FATAL DOWNLOAD_CHUNK Chunk **** can't be found

Christoph · 6 March 2018 20:17

Why is duplicacy trying to download chunks when I’m simply running the backup command?

The problem is that I apparently lost some chunks due to failures of the pcloud app but I did not think that would prevent me from backing up at all. How does duplicacy know that chunks are missing when I just do a backup? Is the backup command internally running a check command?

In any case, I think it is very dangerous that backups fail to run because of one missing chunk. The idea is that you run duplicacy in the background and forget about it. The only reason I noticed this is because I’m still testing. If I hadn’t checked the logs, it would have been possible that I don’t have any backups of my data for weeks or even months, making the potential damage much bigger than the original missing chunk.

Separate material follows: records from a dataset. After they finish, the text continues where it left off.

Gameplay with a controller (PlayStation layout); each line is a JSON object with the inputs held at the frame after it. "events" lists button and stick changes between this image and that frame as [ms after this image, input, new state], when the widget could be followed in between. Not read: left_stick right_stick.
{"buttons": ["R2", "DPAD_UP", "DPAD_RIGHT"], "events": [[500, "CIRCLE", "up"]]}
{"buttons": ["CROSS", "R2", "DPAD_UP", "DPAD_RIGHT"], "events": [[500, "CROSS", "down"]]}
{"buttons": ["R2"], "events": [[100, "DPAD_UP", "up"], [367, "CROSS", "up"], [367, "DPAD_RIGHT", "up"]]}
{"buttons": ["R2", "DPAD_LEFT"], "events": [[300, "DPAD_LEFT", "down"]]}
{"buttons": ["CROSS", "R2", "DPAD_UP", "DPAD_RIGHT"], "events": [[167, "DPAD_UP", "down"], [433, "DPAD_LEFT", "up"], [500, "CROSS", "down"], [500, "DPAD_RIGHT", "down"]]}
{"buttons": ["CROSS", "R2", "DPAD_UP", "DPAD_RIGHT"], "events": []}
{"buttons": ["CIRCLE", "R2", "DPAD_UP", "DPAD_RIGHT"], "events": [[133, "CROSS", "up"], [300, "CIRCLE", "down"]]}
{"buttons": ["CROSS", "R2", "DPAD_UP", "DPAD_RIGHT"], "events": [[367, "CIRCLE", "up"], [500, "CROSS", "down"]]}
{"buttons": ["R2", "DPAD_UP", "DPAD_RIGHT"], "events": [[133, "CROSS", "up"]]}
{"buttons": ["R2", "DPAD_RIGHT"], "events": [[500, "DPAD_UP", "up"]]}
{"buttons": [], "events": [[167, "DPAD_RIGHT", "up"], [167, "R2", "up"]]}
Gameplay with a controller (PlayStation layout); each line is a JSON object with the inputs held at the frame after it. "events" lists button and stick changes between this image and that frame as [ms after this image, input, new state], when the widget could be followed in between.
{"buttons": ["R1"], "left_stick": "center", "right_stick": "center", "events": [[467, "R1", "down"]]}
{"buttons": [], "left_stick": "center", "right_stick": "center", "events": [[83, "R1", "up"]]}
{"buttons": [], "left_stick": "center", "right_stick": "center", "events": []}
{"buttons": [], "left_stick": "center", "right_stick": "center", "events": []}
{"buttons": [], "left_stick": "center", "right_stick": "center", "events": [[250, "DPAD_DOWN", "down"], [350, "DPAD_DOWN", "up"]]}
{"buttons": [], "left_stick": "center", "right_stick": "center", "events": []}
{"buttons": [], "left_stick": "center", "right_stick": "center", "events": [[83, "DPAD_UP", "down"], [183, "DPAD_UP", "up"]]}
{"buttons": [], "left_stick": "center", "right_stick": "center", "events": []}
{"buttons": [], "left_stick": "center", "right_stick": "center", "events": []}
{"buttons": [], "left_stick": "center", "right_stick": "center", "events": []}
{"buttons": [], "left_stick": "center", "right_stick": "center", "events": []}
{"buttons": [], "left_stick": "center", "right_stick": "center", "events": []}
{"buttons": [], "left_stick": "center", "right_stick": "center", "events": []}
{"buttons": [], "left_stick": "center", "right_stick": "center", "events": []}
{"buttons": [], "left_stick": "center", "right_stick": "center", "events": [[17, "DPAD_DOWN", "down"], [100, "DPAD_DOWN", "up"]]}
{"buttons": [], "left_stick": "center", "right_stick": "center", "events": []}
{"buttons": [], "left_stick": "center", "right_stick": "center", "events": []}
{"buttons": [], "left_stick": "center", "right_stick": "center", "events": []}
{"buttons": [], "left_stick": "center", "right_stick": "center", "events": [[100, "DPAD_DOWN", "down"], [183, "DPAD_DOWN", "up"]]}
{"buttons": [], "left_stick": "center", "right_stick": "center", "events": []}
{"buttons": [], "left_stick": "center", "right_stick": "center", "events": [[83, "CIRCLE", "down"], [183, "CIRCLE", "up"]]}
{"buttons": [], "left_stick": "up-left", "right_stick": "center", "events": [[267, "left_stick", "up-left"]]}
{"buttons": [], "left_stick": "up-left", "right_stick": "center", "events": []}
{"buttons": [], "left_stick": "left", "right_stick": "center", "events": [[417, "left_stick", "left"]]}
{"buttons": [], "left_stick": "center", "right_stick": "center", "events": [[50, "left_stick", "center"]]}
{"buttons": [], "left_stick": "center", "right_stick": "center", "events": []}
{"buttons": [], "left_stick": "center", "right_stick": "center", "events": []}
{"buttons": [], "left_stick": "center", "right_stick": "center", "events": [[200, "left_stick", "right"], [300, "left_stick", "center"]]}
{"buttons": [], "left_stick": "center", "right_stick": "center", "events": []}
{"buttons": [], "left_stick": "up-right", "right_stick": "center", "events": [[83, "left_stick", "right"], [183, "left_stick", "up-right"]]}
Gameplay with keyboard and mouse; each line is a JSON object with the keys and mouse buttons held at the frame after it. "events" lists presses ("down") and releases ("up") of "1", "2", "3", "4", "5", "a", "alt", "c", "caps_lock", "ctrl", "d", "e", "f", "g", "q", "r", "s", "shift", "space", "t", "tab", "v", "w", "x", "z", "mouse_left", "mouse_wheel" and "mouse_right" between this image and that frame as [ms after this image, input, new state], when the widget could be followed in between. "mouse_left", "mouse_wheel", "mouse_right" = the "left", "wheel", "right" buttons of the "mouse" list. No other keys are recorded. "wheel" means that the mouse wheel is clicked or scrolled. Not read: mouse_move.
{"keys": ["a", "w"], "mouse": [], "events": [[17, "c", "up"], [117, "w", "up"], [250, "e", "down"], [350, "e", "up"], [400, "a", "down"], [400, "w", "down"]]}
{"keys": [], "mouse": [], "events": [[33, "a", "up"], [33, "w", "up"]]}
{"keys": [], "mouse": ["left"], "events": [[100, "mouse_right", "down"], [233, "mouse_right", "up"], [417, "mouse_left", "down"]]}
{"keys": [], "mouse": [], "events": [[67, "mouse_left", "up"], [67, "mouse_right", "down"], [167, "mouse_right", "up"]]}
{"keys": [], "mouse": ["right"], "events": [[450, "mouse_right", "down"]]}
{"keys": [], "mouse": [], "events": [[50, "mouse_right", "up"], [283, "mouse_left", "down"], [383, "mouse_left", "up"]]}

So, to get back to my actual failing backup: is it correct that the only way to resolve this issue and to get duplicacy to backup again is to delete all snapshots one by one until check -a doesn’t complain about missing chunks anymore (as described here)? If that is so, it means that a single missing chunk is causing a huge amount of damage and I wonder if this procedure could not be improved.

More concretely: let’s say the one missing chunk belongs to a single file. Is it a problem that this chunk is missing? If I want to restore that file, yes, itäs a huge problem. But let’s assume that file a very insignificant file that I will never need to restore. In that situation, the missing chunk is not really causing no damage. But duplicacy is nevertheless forcing me to destroy potentially all my snapshots in order to be able to resume backing up…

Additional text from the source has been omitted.